__TASK DETAILS__: Transcribe every line of the entries below, reproducing each field name and value character for character.

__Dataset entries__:
============

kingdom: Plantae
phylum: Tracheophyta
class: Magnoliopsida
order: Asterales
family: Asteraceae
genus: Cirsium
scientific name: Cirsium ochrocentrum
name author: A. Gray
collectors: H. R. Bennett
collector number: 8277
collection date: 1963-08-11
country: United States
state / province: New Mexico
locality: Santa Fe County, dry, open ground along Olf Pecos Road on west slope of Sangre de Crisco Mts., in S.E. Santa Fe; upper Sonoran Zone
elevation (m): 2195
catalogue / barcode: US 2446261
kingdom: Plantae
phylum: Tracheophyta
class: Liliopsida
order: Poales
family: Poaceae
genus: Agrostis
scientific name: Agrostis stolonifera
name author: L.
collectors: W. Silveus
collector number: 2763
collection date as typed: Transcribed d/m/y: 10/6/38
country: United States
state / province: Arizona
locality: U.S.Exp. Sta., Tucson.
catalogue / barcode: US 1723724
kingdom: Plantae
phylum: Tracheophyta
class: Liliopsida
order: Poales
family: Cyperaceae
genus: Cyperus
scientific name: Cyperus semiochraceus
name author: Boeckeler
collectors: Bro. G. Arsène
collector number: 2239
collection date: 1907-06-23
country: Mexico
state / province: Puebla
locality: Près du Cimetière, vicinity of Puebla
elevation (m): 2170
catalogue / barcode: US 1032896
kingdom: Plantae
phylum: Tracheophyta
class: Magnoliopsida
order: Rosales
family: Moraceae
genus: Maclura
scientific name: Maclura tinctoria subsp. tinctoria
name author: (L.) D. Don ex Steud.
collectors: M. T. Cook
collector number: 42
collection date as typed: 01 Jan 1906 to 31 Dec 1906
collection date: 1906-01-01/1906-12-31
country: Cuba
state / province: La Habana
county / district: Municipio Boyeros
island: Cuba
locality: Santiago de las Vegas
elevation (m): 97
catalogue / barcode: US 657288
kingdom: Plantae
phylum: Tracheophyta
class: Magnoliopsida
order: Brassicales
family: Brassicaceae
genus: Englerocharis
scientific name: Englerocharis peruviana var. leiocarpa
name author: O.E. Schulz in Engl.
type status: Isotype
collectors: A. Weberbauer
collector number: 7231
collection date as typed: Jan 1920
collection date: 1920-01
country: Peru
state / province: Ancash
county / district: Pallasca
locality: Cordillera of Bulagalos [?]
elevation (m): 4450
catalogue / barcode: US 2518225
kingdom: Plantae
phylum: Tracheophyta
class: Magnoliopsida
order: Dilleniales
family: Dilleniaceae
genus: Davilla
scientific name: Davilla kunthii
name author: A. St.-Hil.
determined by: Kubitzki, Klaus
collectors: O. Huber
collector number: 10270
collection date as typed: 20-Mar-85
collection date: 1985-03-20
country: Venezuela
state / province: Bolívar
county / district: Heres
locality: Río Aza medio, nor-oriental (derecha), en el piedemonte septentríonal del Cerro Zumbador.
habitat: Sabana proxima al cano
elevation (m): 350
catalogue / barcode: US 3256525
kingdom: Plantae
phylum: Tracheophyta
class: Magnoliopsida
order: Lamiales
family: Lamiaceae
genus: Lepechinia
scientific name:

============

__TASK SOLUTION__:
kingdom: Plantae
phylum: Tracheophyta
class: Magnoliopsida
order: Asterales
family: Asteraceae
genus: Cirsium
scientific name: Cirsium ochrocentrum
name author: A. Gray
collectors: H. R. Bennett
collector number: 8277
collection date: 1963-08-11
country: United States
state / province: New Mexico
locality: Santa Fe County, dry, open ground along Olf Pecos Road on west slope of Sangre de Crisco Mts., in S.E. Santa Fe; upper Sonoran Zone
elevation (m): 2195
catalogue / barcode: US 2446261
kingdom: Plantae
phylum: Tracheophyta
class: Liliopsida
order: Poales
family: Poaceae
genus: Agrostis
scientific name: Agrostis stolonifera
name author: L.
collectors: W. Silveus
collector number: 2763
collection date as typed: Transcribed d/m/y: 10/6/38
country: United States
state / province: Arizona
locality: U.S.Exp. Sta., Tucson.
catalogue / barcode: US 1723724
kingdom: Plantae
phylum: Tracheophyta
class: Liliopsida
order: Poales
family: Cyperaceae
genus: Cyperus
scientific name: Cyperus semiochraceus
name author: Boeckeler
collectors: Bro. G. Arsène
collector number: 2239
collection date: 1907-06-23
country: Mexico
state / province: Puebla
locality: Près du Cimetière, vicinity of Puebla
elevation (m): 2170
catalogue / barcode: US 1032896
kingdom: Plantae
phylum: Tracheophyta
class: Magnoliopsida
order: Rosales
family: Moraceae
genus: Maclura
scientific name: Maclura tinctoria subsp. tinctoria
name author: (L.) D. Don ex Steud.
collectors: M. T. Cook
collector number: 42
collection date as typed: 01 Jan 1906 to 31 Dec 1906
collection date: 1906-01-01/1906-12-31
country: Cuba
state / province: La Habana
county / district: Municipio Boyeros
island: Cuba
locality: Santiago de las Vegas
elevation (m): 97
catalogue / barcode: US 657288
kingdom: Plantae
phylum: Tracheophyta
class: Magnoliopsida
order: Brassicales
family: Brassicaceae
genus: Englerocharis
scientific name: Englerocharis peruviana var. leiocarpa
name author: O.E. Schulz in Engl.
type status: Isotype
collectors: A. Weberbauer
collector number: 7231
collection date as typed: Jan 1920
collection date: 1920-01
country: Peru
state / province: Ancash
county / district: Pallasca
locality: Cordillera of Bulagalos [?]
elevation (m): 4450
catalogue / barcode: US 2518225
kingdom: Plantae
phylum: Tracheophyta
class: Magnoliopsida
order: Dilleniales
family: Dilleniaceae
genus: Davilla
scientific name: Davilla kunthii
name author: A. St.-Hil.
determined by: Kubitzki, Klaus
collectors: O. Huber
collector number: 10270
collection date as typed: 20-Mar-85
collection date: 1985-03-20
country: Venezuela
state / province: Bolívar
county / district: Heres
locality: Río Aza medio, nor-oriental (derecha), en el piedemonte septentríonal del Cerro Zumbador.
habitat: Sabana proxima al cano
elevation (m): 350
catalogue / barcode: US 3256525
kingdom: Plantae
phylum: Tracheophyta
class: Magnoliopsida
order: Lamiales
family: Lamiaceae
genus: Lepechinia
scientific name:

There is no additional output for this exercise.